Medical Device Daily

ORLANDO, Florida – Drug/device combinations clearly are beneficial, as shown in the exploding drug-eluting stent (DES) market.

And the exploration of drugs and devices in cardiovascular therapeutics, used separately but in a careful, contiguous regimen, also was explored in a late-breaking trials presentation Monday morning during the American College of Cardiology's (Bethesda, Maryland) annual meeting at the increasingly bustling Orange County Convention Center.

The (not unexpected) conclusion: Sometimes such strategies work, sometimes they don't, and sometimes device treatments work when drug therapies fail – with the ACC presentations helping cardiologists know, it is hoped, how to choose the correct combination of strategies.

One of the most promising of these reports was made by Stuart Connolly, MD, director of the arrhythmia service and electrophysiology lab at McMaster University (Hamilton, Ontario), who reported on the use of an anti-arrhythmic medication, amiodarone, to improve the "tolerability" of implantable cardioverter-defibrillators (ICDs), specifically the pain caused by the shocks these devices deliver.

Connolly noted the considerable pain produced when 700 volts of energy are deployed in a patient's chest. This can be "upsetting," he said, and while many patients simply tolerate the pain, some may ask that the devices be removed.

In the Optimal Pharmacological Therapy in Implantable Cardioverter Defibrillator Patients (OPTIC) trial, 412 patients implanted with a dual-chamber ICD from St. Jude Medical (St. Paul, Minnesota) were randomized to either beta blockers alone, to sotalol alone or to amiodarone plus a beta blocker.

Those patients who received the amiodarone combination saw the frequency of shock drop to 10% annually as compared to 24% for those who received sotalol and to 39% who received a beta blocker alone.

Connolly noted that some of these drugs, or combinations of them, are prescribed to patients after they complain of frequent inappropriate shocks, but that this study focused on giving them shortly after implantation as a preventive strategy.

"We're actually looking at preventing shocks from occurring in the first place," he said, acknowledging a considerable irony, since the devices are implanted to produce shocks.

"This study shows shocks are very common in these patients, and that amiodarone is really effective in reducing their number," Connolly said. And he concluded: "the results represent a huge reduction in shocks and a big improvement in quality of life."

Connolly was peppered with questions in the Q&A part of the presentation concerning issues of safety.

While he acknowledged that the drug had some side effects, he ruled it "safe." He called the side effects "real – but we've been managing them for years." The key, he said, was the physician's patient consultation and management of the risks.

He also said that there had been no evidence that the drug suppressed those shocks that were actually needed to sustain the patient's life.

He said there had been "a lot of cardiac arrests" reported in the 400-patient trial but only two deaths.

The ICDs had received "aggressive programming" for anti-tachycardia pacing, he noted, and added that future studies might suggest "perhaps a more aggressive approach."

Asked if his specific recommendation was to use the drug therapy along with ICD implantation, he said: "My inclination is to do so."

Also at ACC, in two parallel studies providing opposite results, researchers reported that the use of an analgesic should not be used after a coronary artery bypass grafting (CABG) procedure but is safe and provides good pain relief following general surgery.

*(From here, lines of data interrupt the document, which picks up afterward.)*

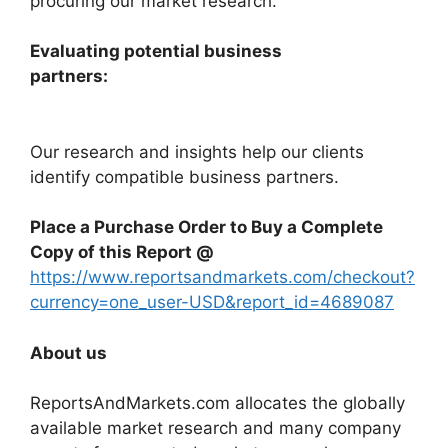
procuring our market research.
Evaluating potential business
partners:
Our research and insights help our clients
identify compatible business partners.
Place a Purchase Order to Buy a Complete
Copy of this Report @
https://www.reportsandmarkets.com/checkout?
currency=one_user-USD&report_id=4689087
About us
ReportsAndMarkets.com allocates the globally
available market research and many company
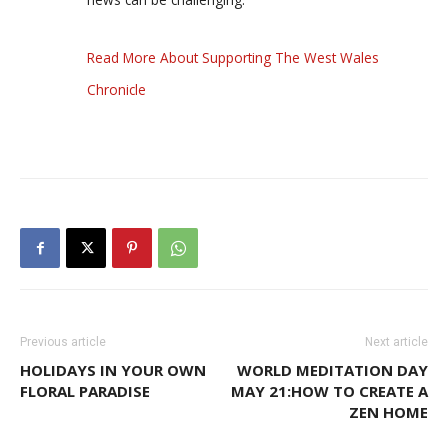
Read More About Supporting The West Wales
Chronicle
Previous article
Next article
HOLIDAYS IN YOUR OWN
WORLD MEDITATION DAY
FLORAL PARADISE
MAY 21:HOW TO CREATE A
ZEN HOME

The two trials were conducted in patients undergoing CABG and patients undergoing general surgery. CABG patients were randomized to three days of intravenous parecoxib followed by seven days of valdecoxib, the oral form of parecoxib, or to three days intravenous placeo followed by seven days of oral placebo.

All patients were followed for 30 days for the occurrence of adverse events.

In the CABG trial, cardiovascular adverse events were significantly greater in patients who received parecoxib followed by oral valdecoxib, compared to patients who received intravenous and oral placebo.

However, the parecoxib significantly reduced patient need for post-operative narcotic analgesia, according to Andrew Whelton, MD, who presented the findings. Whelton is director of the Universal Clinical Research Center and adjunct professor of medicine at the Johns Hopkins University School of Medicine (Baltimore).

While he acknowledged that the general surgery trial was not "powered" to the CABG trail with respect to cardiovascular outcomes, results were in contrast to those found in CABG patients. Patients who received parecoxib required significantly less morphine than patients who received standard care and they also reported significantly better post-operative analgesia, Whelton reported.

"We conclude that parecoxib/valdecoxib should not be used in high-risk patients undergoing cardiovascular surgery. However, in general surgery, the drug looks fine, and in fact, has certain advantages as an analgesic," he said.

Whelton acknowledged that the studies were funded by Pfizer (New York), the manufacturers of the drugs used in the trials, adding, "If they don't fund it, [these studies] just don't get done."

As for particular recommendations concerning future clinical procedure, he said he would "defer any directions to the general prescribing public," and that with further study there will be "a full balance of all extant data, of the risks and benefits."